>>>>

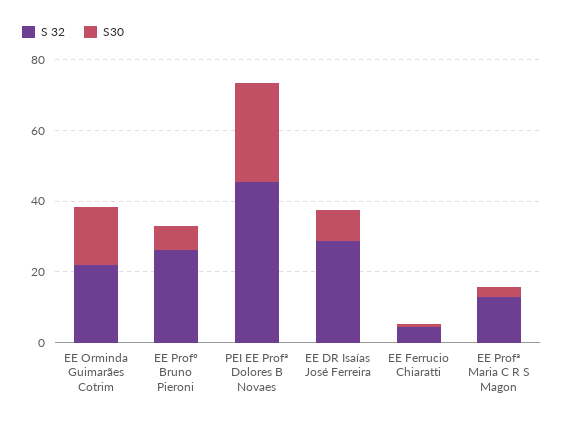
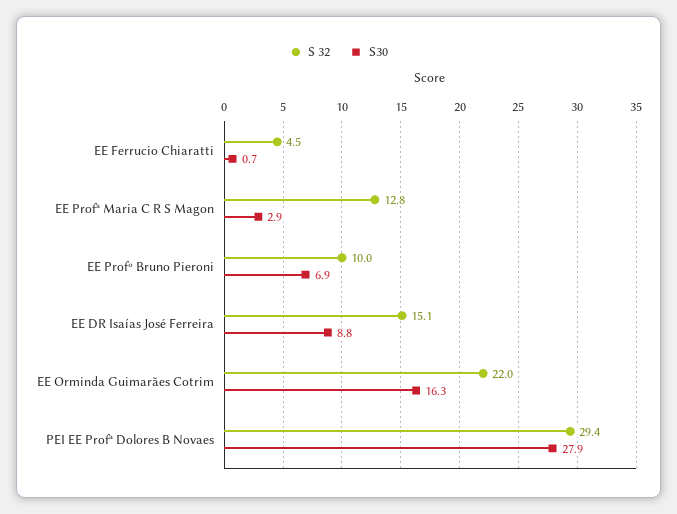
  {
    "S 32": {
      "EE Orminda Guimarães Cotrim": 22,
-     "EE Profº Bruno Pieroni": 25,
+     "EE Profº Bruno Pieroni": 10,
-     "PEI EE Profª Dolores B Novaes": 45,
+     "PEI EE Profª Dolores B Novaes": 29.4,
-     "EE DR Isaías José Ferreira": 30,
+     "EE DR Isaías José Ferreira": 15.1,
      "EE Ferrucio Chiaratti": 4.5,
      "EE Profª Maria C R S Magon": 12.8
    },
    "S30": {
      "EE Orminda Guimarães Cotrim": 16.3,
      "EE Profº Bruno Pieroni": 6.9,
      "PEI EE Profª Dolores B Novaes": 27.9,
      "EE DR Isaías José Ferreira": 8.8,
      "EE Ferrucio Chiaratti": 0.7,
      "EE Profª Maria C R S Magon": 2.9
    }
  }

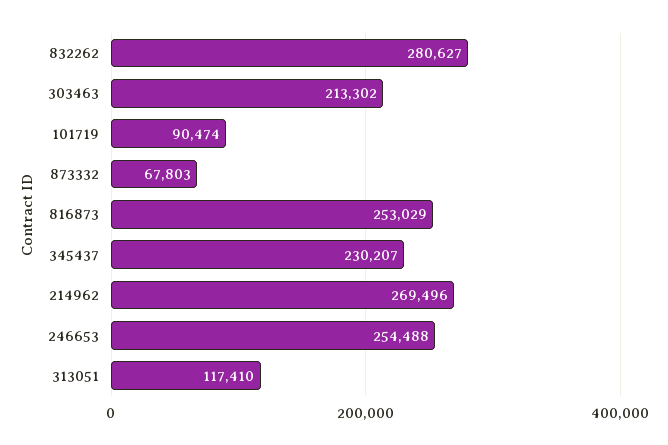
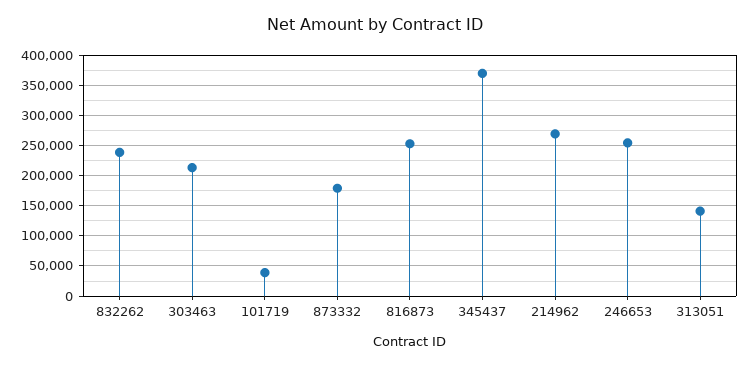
  {
-   "832262": 280627,
+   "832262": 240000,
    "303463": 213302,
-   "101719": 90474,
+   "101719": 40000,
-   "873332": 67803,
+   "873332": 180000,
    "816873": 253029,
-   "345437": 230207,
+   "345437": 370000,
    "214962": 269496,
    "246653": 254488,
-   "313051": 117410
+   "313051": 140000
  }

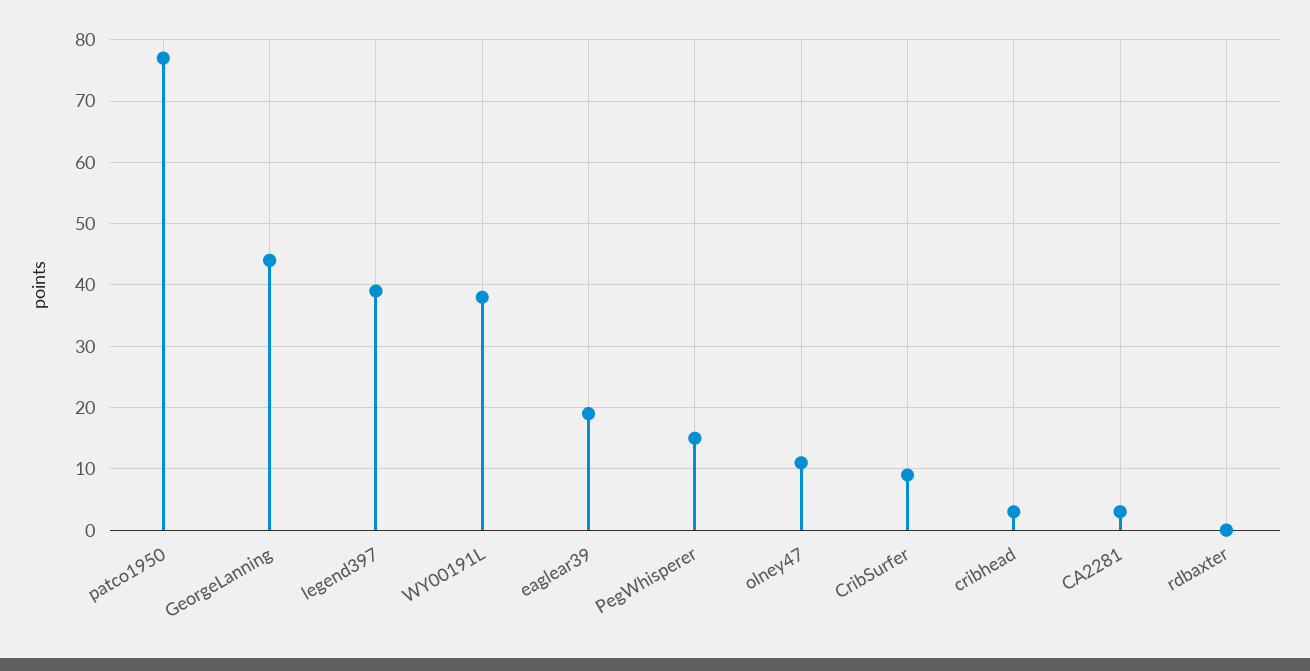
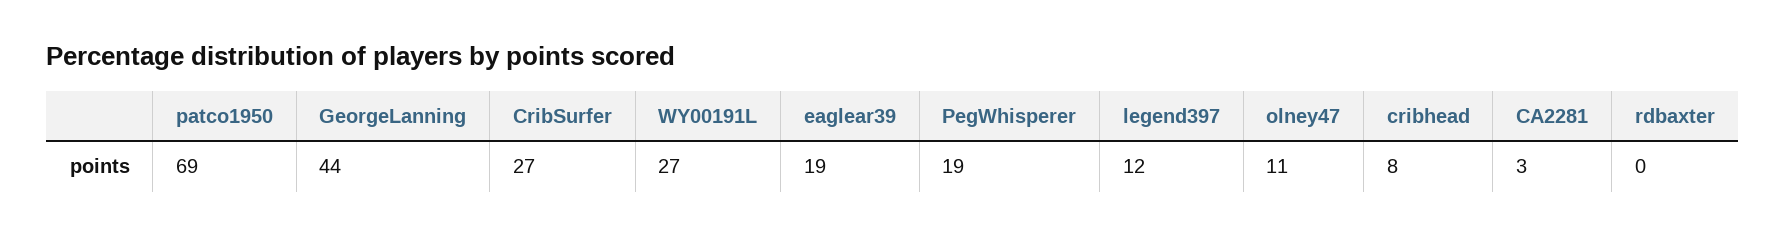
  {
-   "patco1950": 77,
+   "patco1950": 69,
    "GeorgeLanning": 44,
-   "legend397": 39,
+   "legend397": 12,
-   "WY00191L": 38,
+   "WY00191L": 27,
    "eaglear39": 19,
-   "PegWhisperer": 15,
+   "PegWhisperer": 19,
    "olney47": 11,
-   "CribSurfer": 9,
+   "CribSurfer": 27,
-   "cribhead": 3,
+   "cribhead": 8,
    "CA2281": 3,
    "rdbaxter": 0
  }

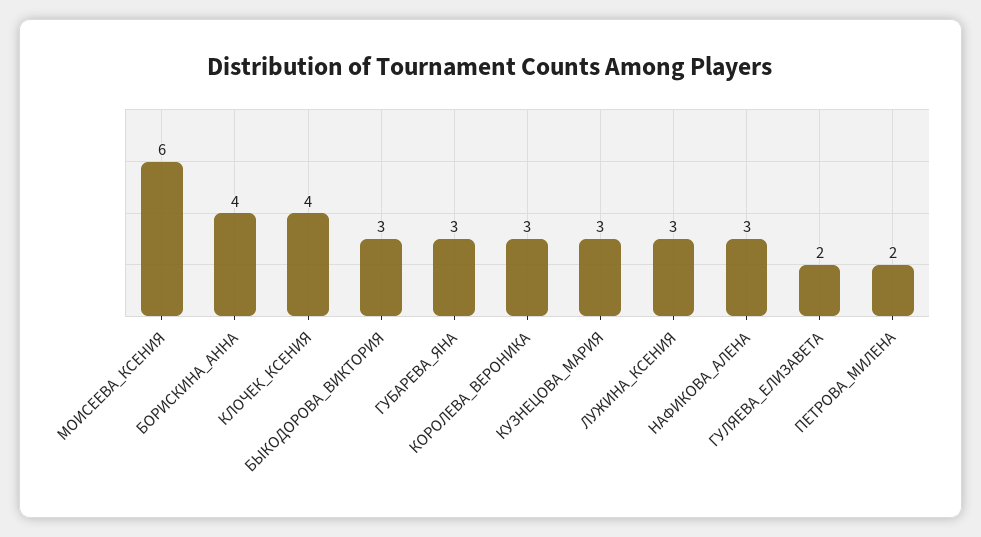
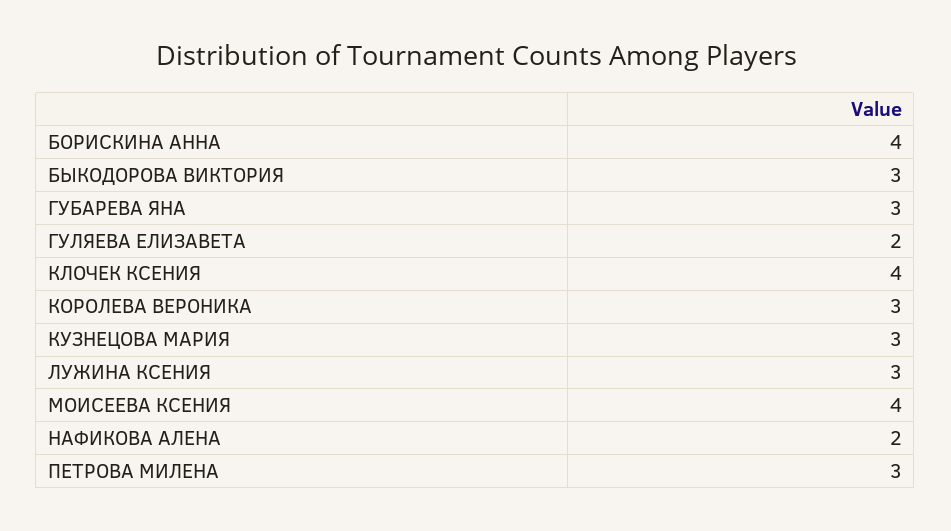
  {
-   "МОИСЕЕВА_КСЕНИЯ": 6,
+   "МОИСЕЕВА_КСЕНИЯ": 4,
    "БОРИСКИНА_АННА": 4,
    "КЛОЧЕК_КСЕНИЯ": 4,
    "БЫКОДОРОВА_ВИКТОРИЯ": 3,
    "ГУБАРЕВА_ЯНА": 3,
    "КОРОЛЕВА_ВЕРОНИКА": 3,
    "КУЗНЕЦОВА_МАРИЯ": 3,
    "ЛУЖИНА_КСЕНИЯ": 3,
-   "НАФИКОВА_АЛЕНА": 3,
+   "НАФИКОВА_АЛЕНА": 2,
    "ГУЛЯЕВА_ЕЛИЗАВЕТА": 2,
-   "ПЕТРОВА_МИЛЕНА": 2
+   "ПЕТРОВА_МИЛЕНА": 3
  }

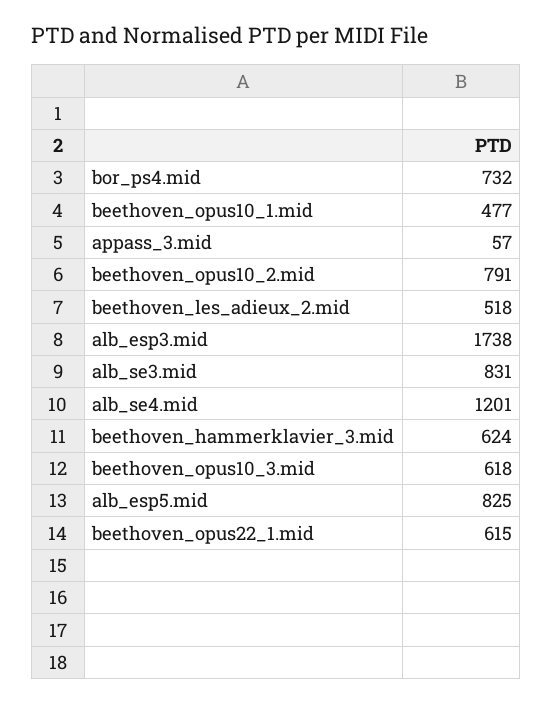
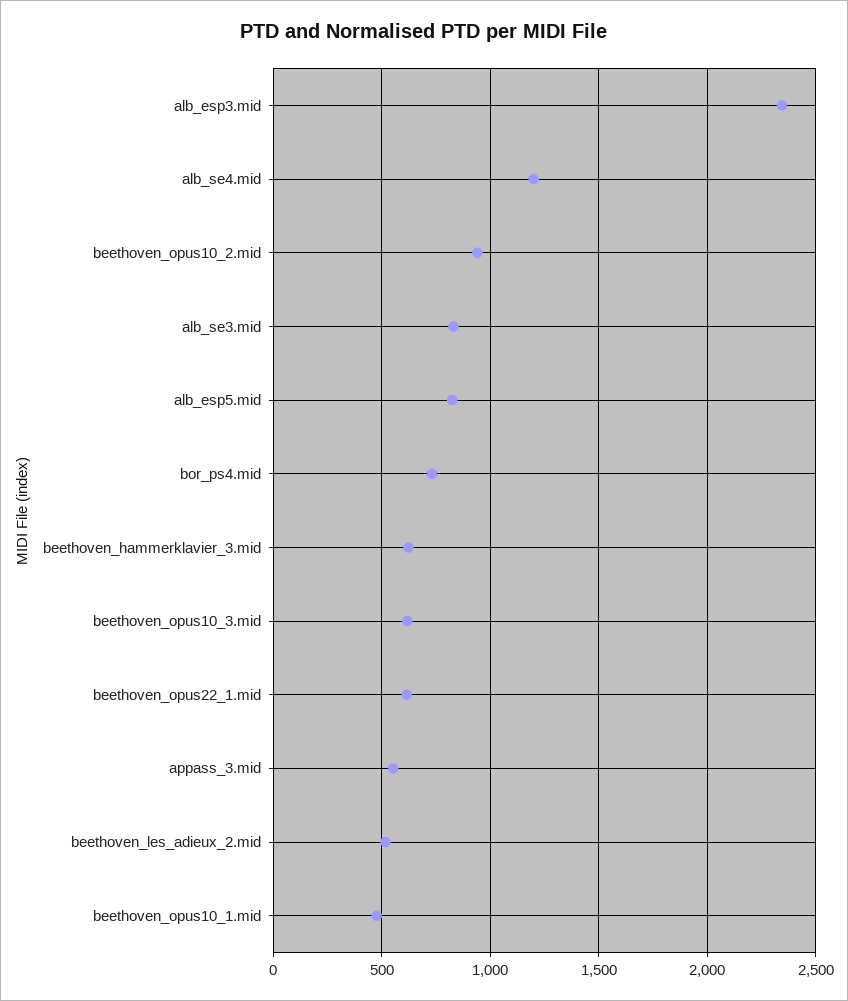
  {
    "bor_ps4.mid": 732,
    "beethoven_opus10_1.mid": 477,
-   "appass_3.mid": 57,
+   "appass_3.mid": 550,
-   "beethoven_opus10_2.mid": 791,
+   "beethoven_opus10_2.mid": 950,
    "beethoven_les_adieux_2.mid": 518,
-   "alb_esp3.mid": 1738,
+   "alb_esp3.mid": 2350,
    "alb_se3.mid": 831,
    "alb_se4.mid": 1201,
    "beethoven_hammerklavier_3.mid": 624,
    "beethoven_opus10_3.mid": 618,
    "alb_esp5.mid": 825,
    "beethoven_opus22_1.mid": 615
  }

<<<<

= Activity =
Scan the material above for the string "Guimarães" and return the lines that hold it.

= Result =
      "EE Orminda Guimarães Cotrim": 22,
      "EE Orminda Guimarães Cotrim": 16.3,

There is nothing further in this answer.